A 14-year-old girl in the care of the Illinois Department of Child and Family Services was placed in ankle shackles for a five-hour drive to a treatment facility to Missouri, a DCFS spokesman confirmed Tuesday afternoon.
As a result, DCFS will terminate its contract with the transportation service, has suspended the employees involved in the decision to use the ankle shackles – a violation of the department's recent ban on the use of hard restraints – and asked the state's Office of the Inspector General to investigate.

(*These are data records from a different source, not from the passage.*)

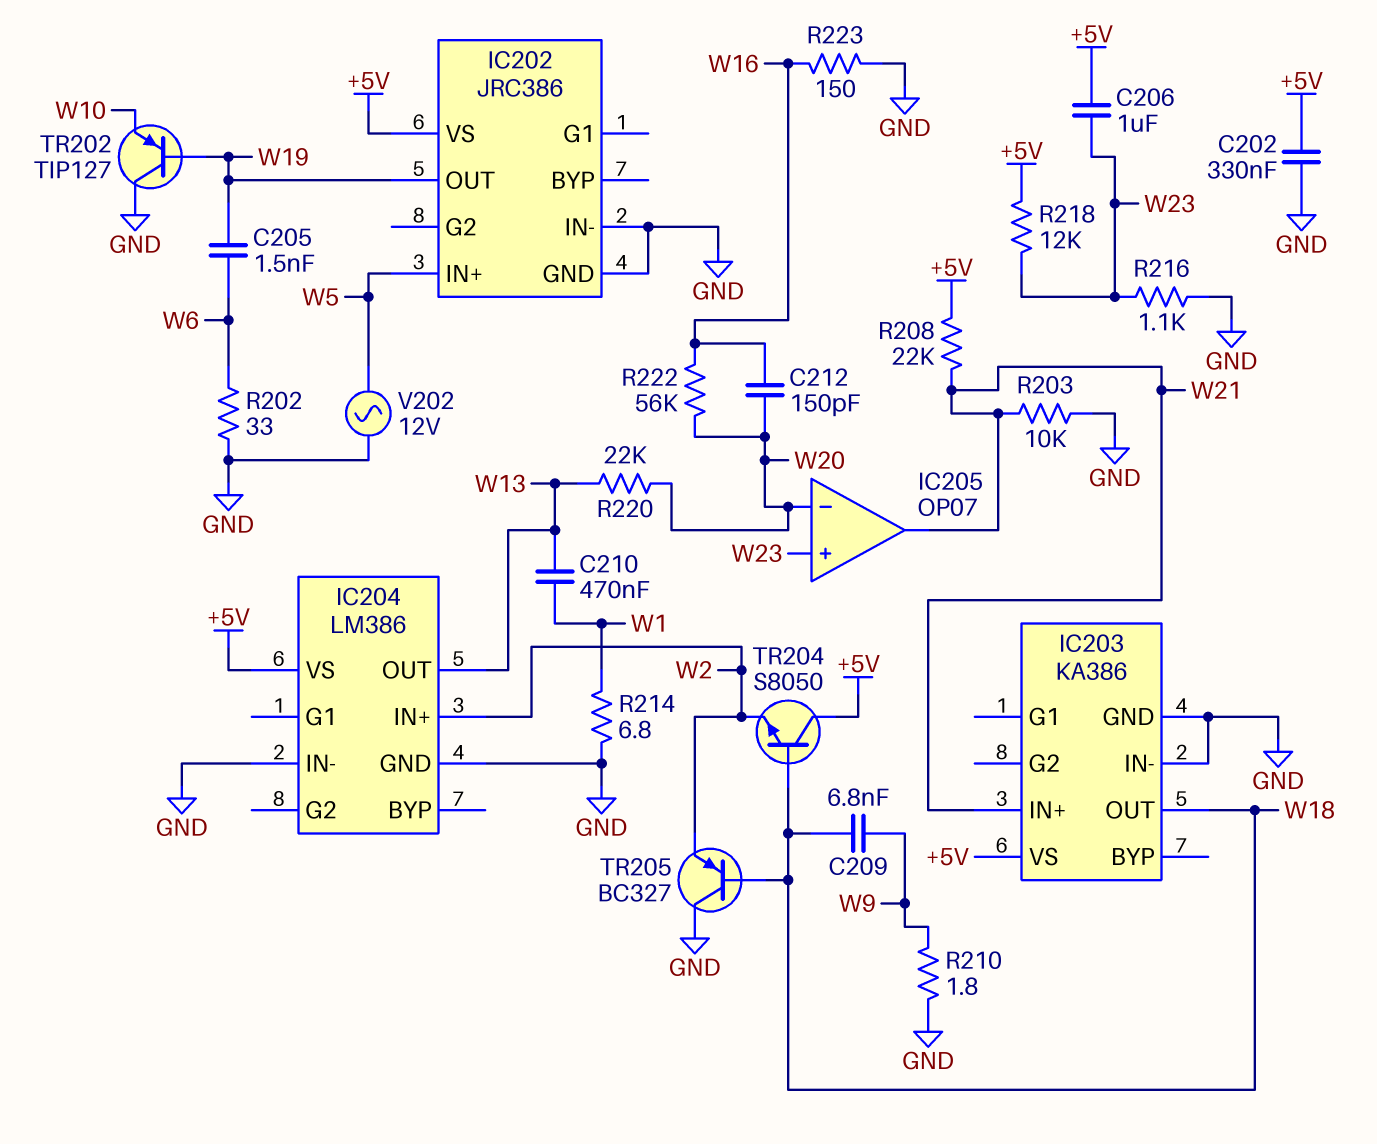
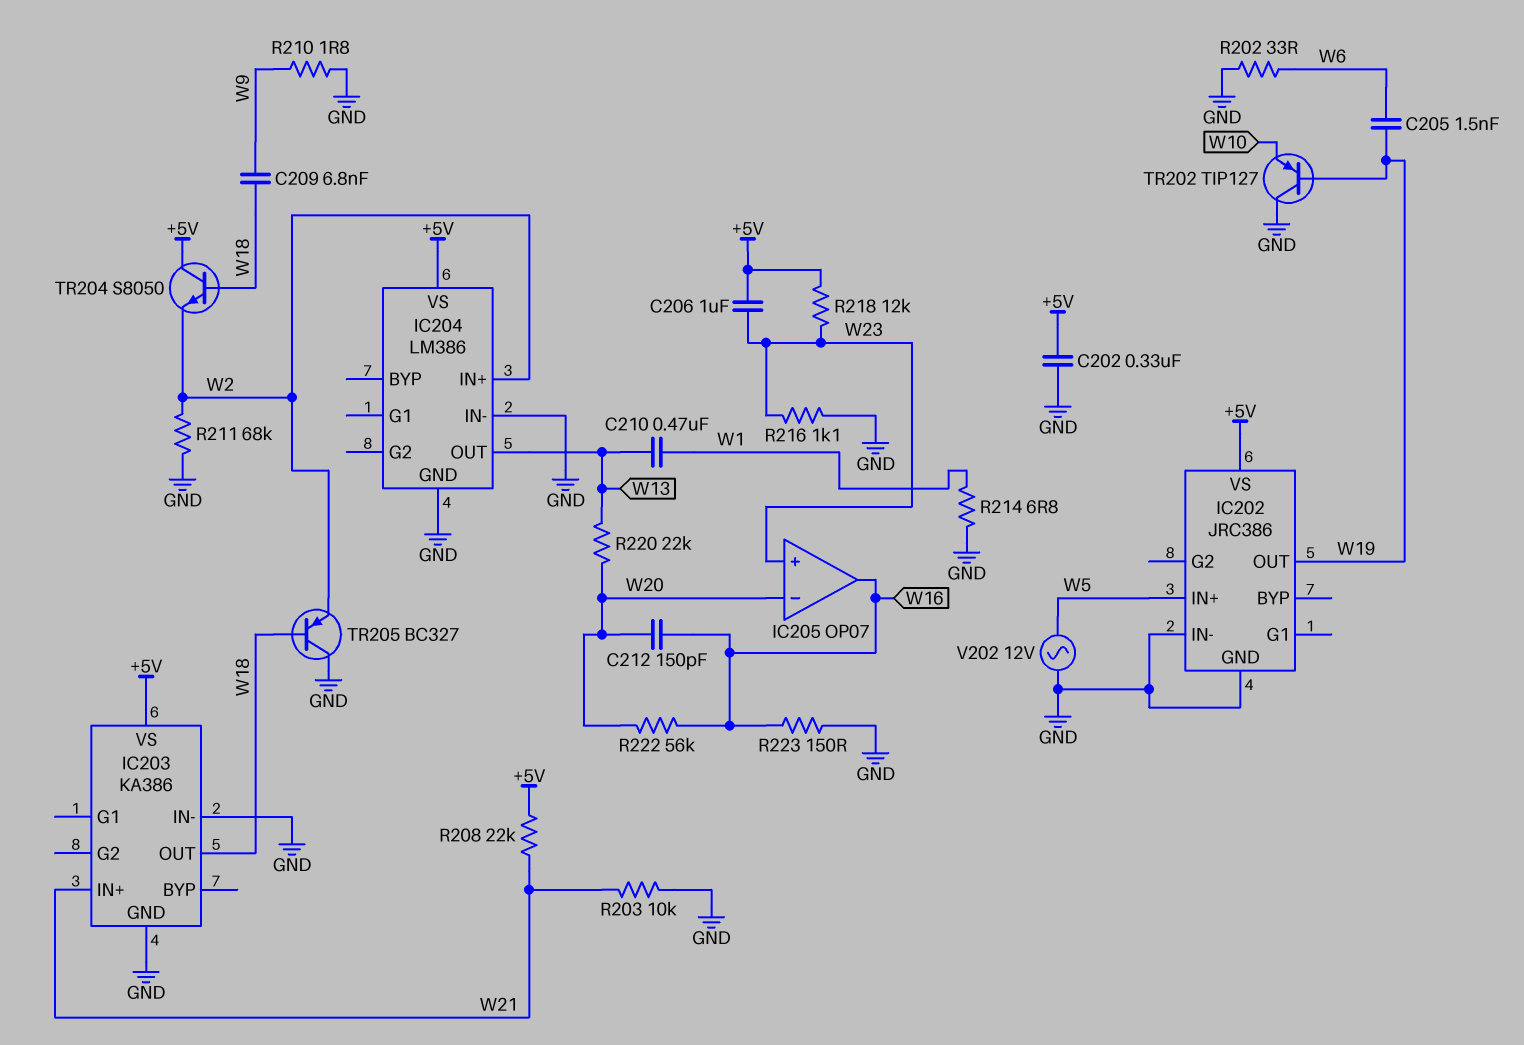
IC205 pin out: W21 -> W16
R211: none -> 68k (GND, W2)

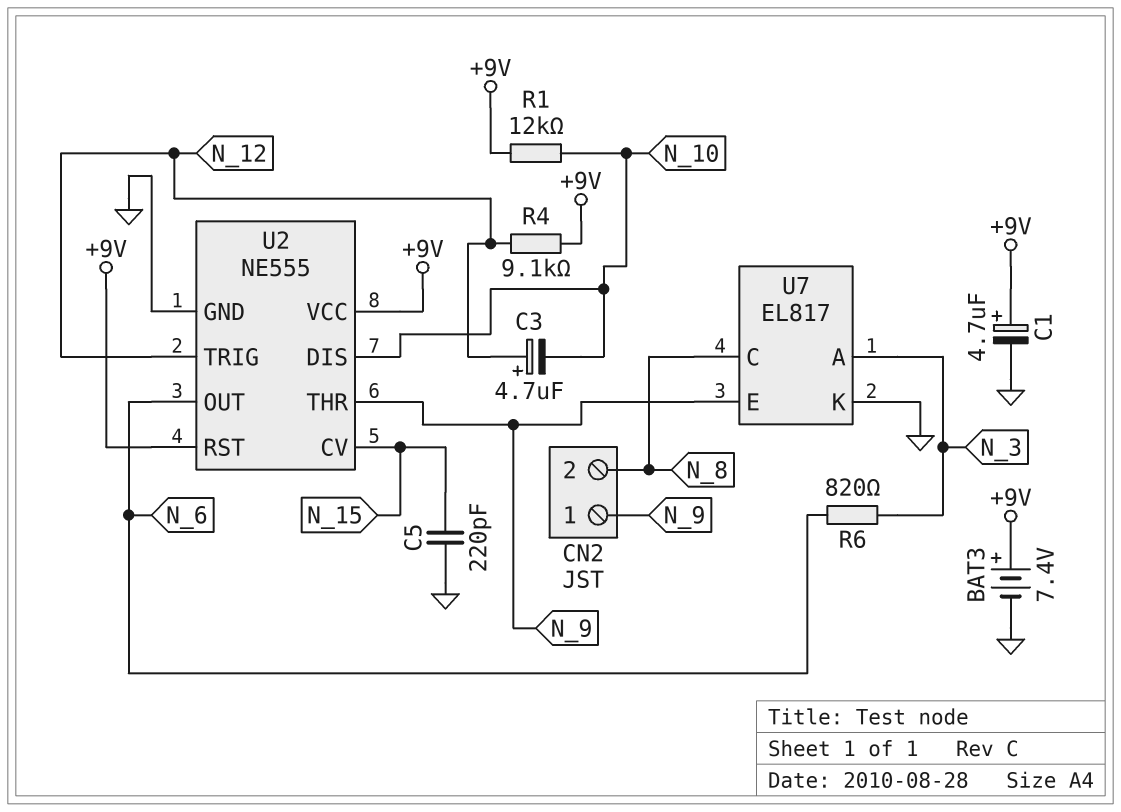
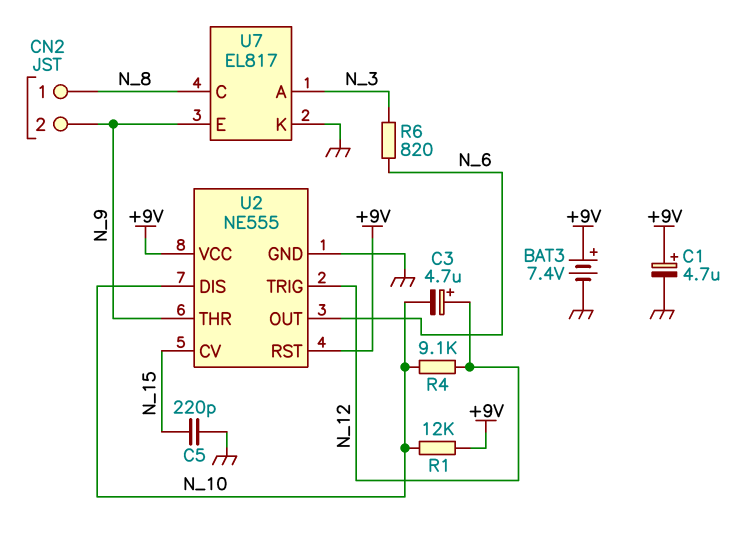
CN2 pin 1: N_9 -> N_8
CN2 pin 2: N_8 -> N_9
R4: 9.1k (+9V, N_12) -> 9.1k (N_10, N_12)

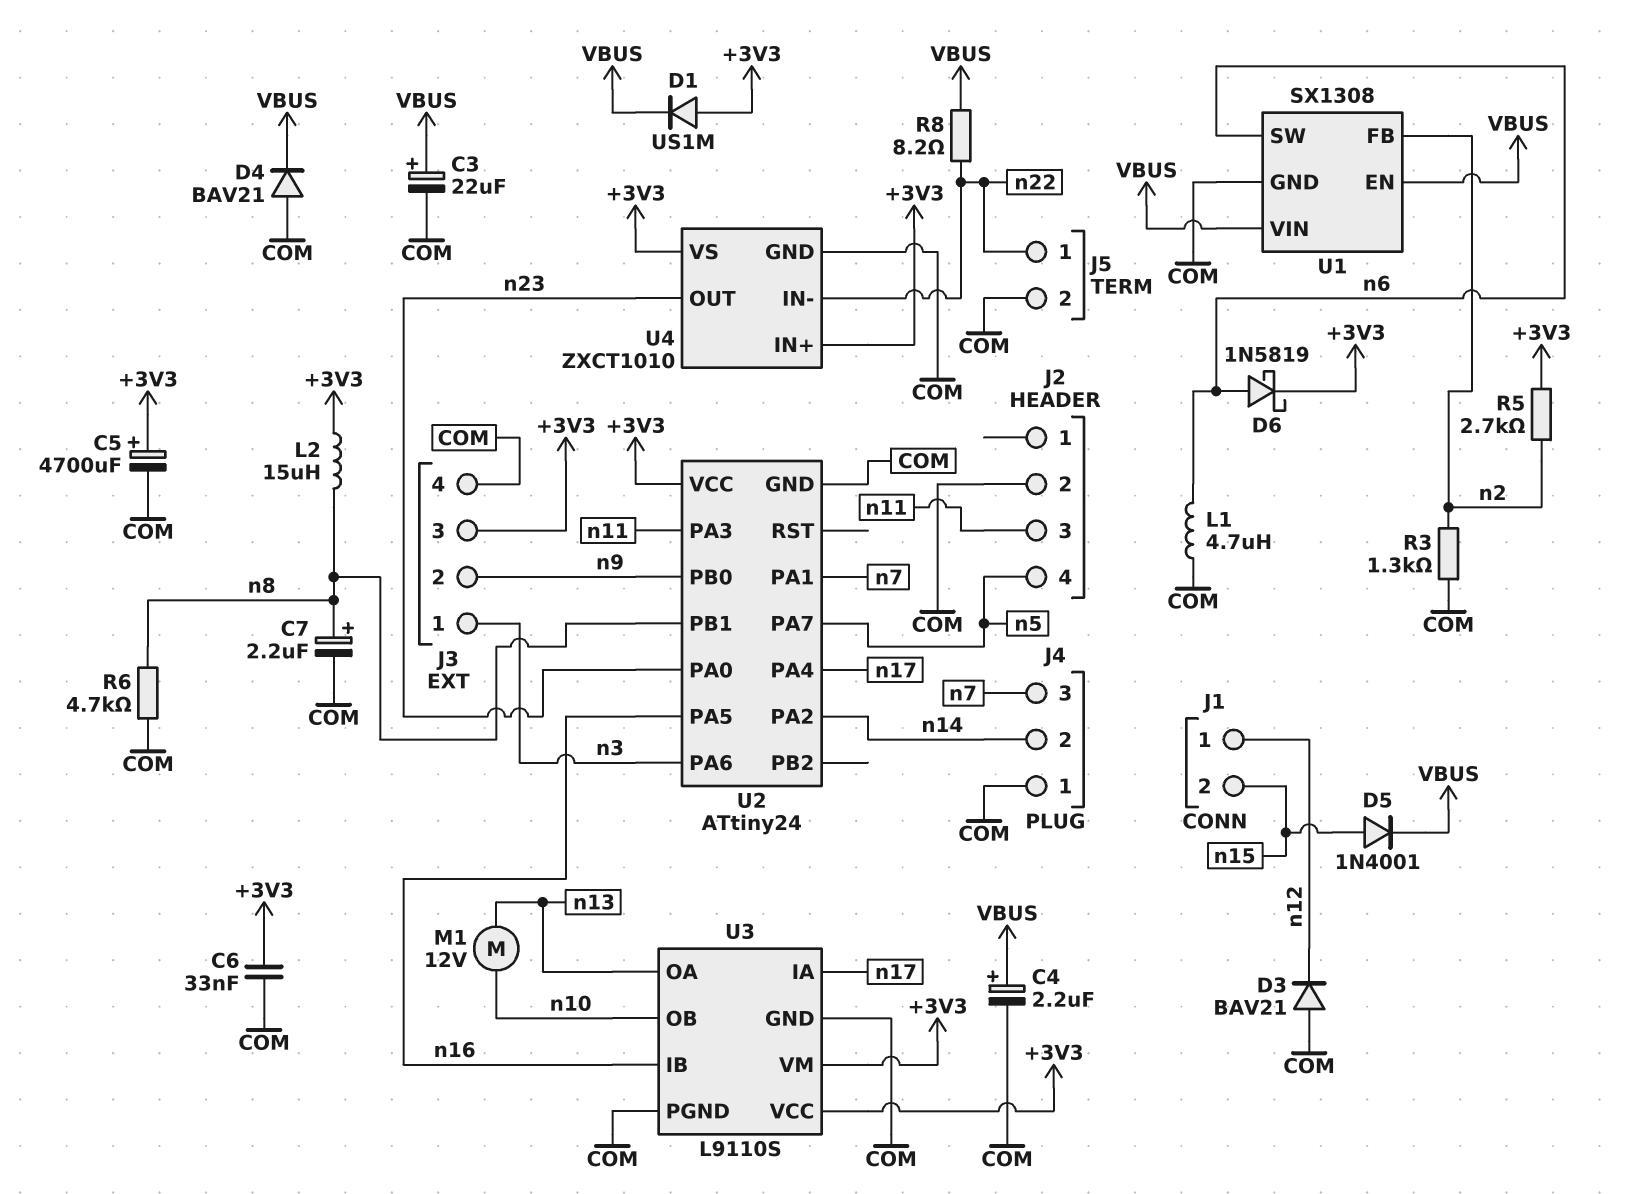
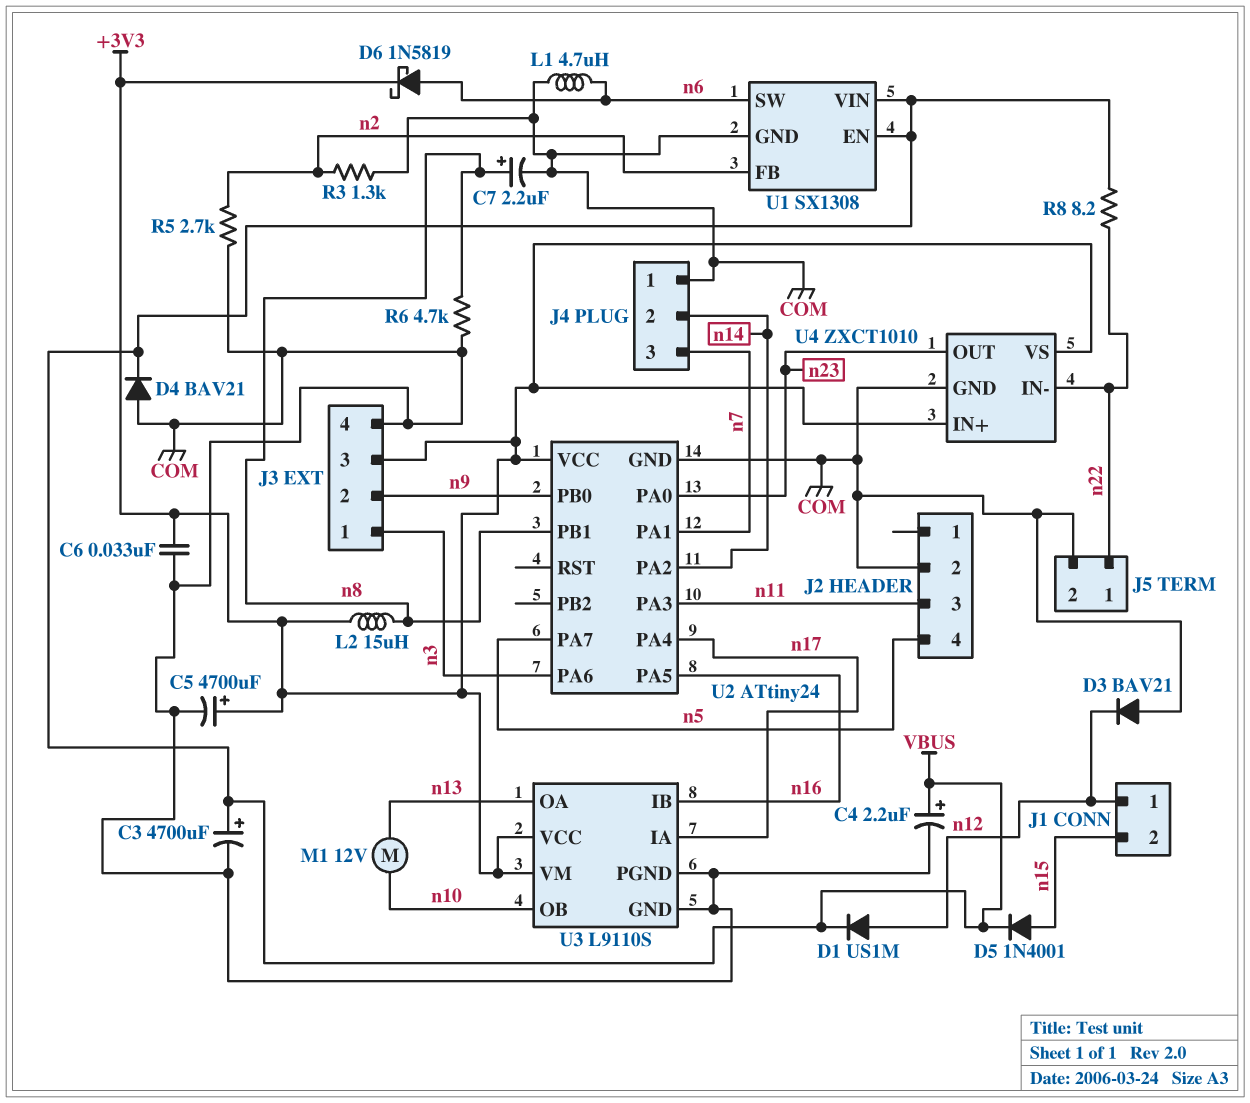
C3: 22uF (plus VBUS, minus COM) -> 4700uF (plus VBUS, minus COM)
D1: diode US1M (A +3V3, K VBUS) -> diode US1M (A n12, K VBUS)
R5: 2.7k (+3V3, n2) -> 2.7k (COM, n2)

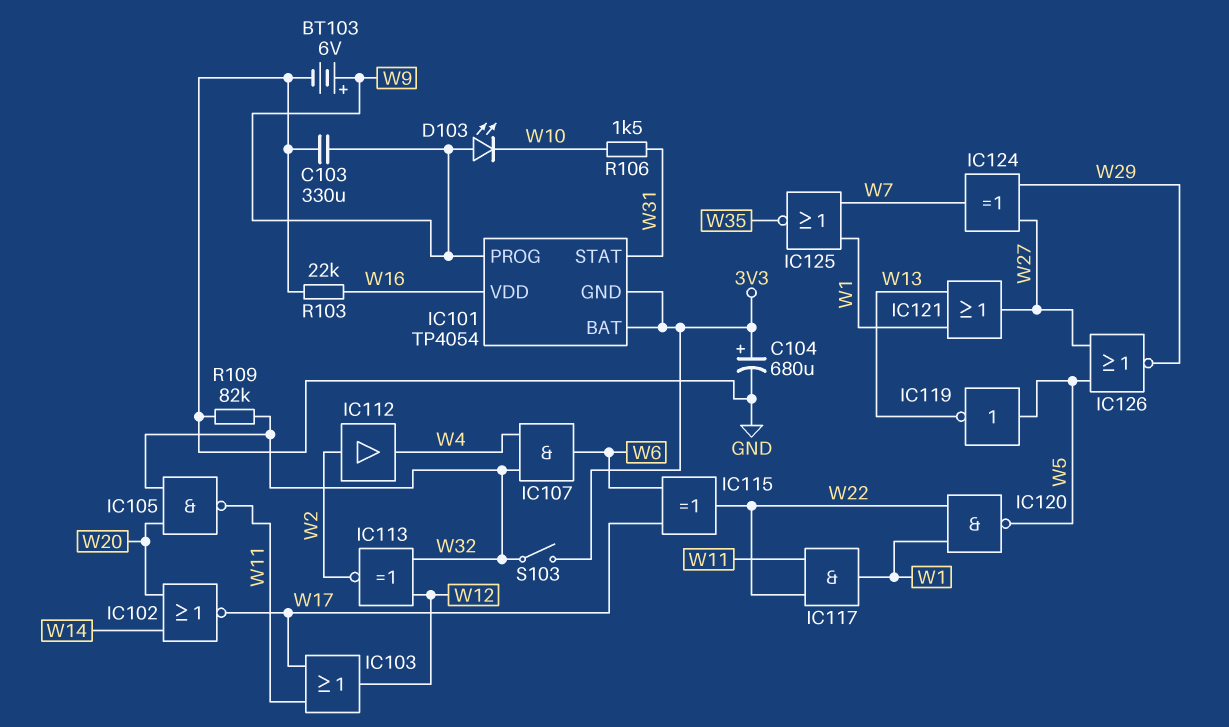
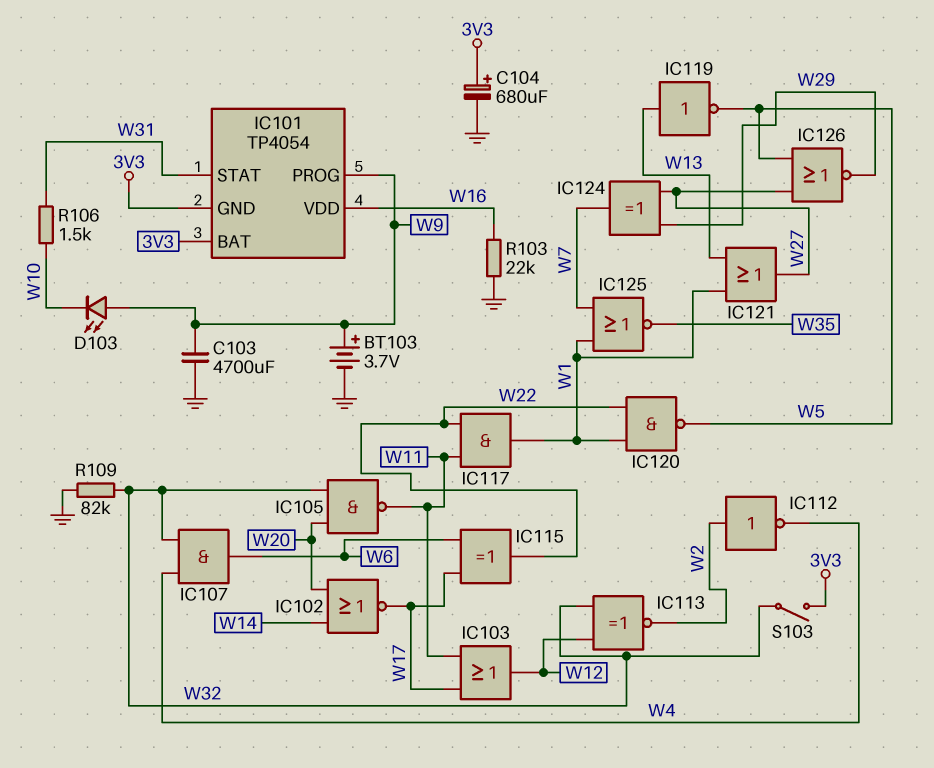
BT103: 6V (plus W9, minus GND) -> 3.7V (plus W9, minus GND)
C103: 330uF (GND, W9) -> 4700uF (GND, W9)
IC112: buffer (in W2, out W4) -> NOT (in W2, out W4)
IC119: NOT (in W5, out W13) -> NOT (in W13, out W5)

“On Feb. 10, a youth in our care was transported to an out-of-state facility. During the trip, the youth was unacceptably restrained with hard ankle restraints by a transportation contractor," DCFS spokesman Jassen Strokosch said in an email to Shaw Media Illinois. "The use of hard restraints on any child is completely unacceptable and violates the Department’s ban on ever using hard restraints. No one in our care should ever be mistreated like this."
Jim Stewart Transportation, based in Steele, Missouri, was responsible for the transport of the girl. The DCFS policy banning hard restraints was created with the American Civil Liberties Union as part of a federal consent decree. It also required a judge's or psychiatrist's order to use soft restraints.
"The Department is conducting a thorough review of what took place and staff involved will be suspended from their role approving these transports. Based on the results of this review, staff will be held fully accountable," Strokosch said. "All relevant staff will also receive an immediate retraining to ensure protocols are followed moving forward. DCFS is deeply committed to ensuring every child in our care is treated with the utmost dignity and respect and that this never happens again."
Cook County Public Guardian Charles Golbert released a statement condemning the incident.
"It’s disheartening that the ink is barely dry on DCFS’s newly promulgated policy and a federal court agreement precluding shackling of children before DCFS is at it again, shackling yet another child," Golbert's statement said. "It’s also discouraging that DCFS is so dysfunctional and unconcerned about social work norms and the civil rights of children that it even needs such a policy and federal court agreement in the first place.
"These children are entrusted to DCFS care because they were born to abusive or neglectful parents, not because they are criminals. Once again, DCFS behaved in a manner antithetical to that trust. Once again, DCFS did so in flagrant violation of court orders, the civil rights of children, social work norms, and its own policies."
Golbert also called on Illinois Gov. JB Pritzker to make reforming DCFS "a top priority."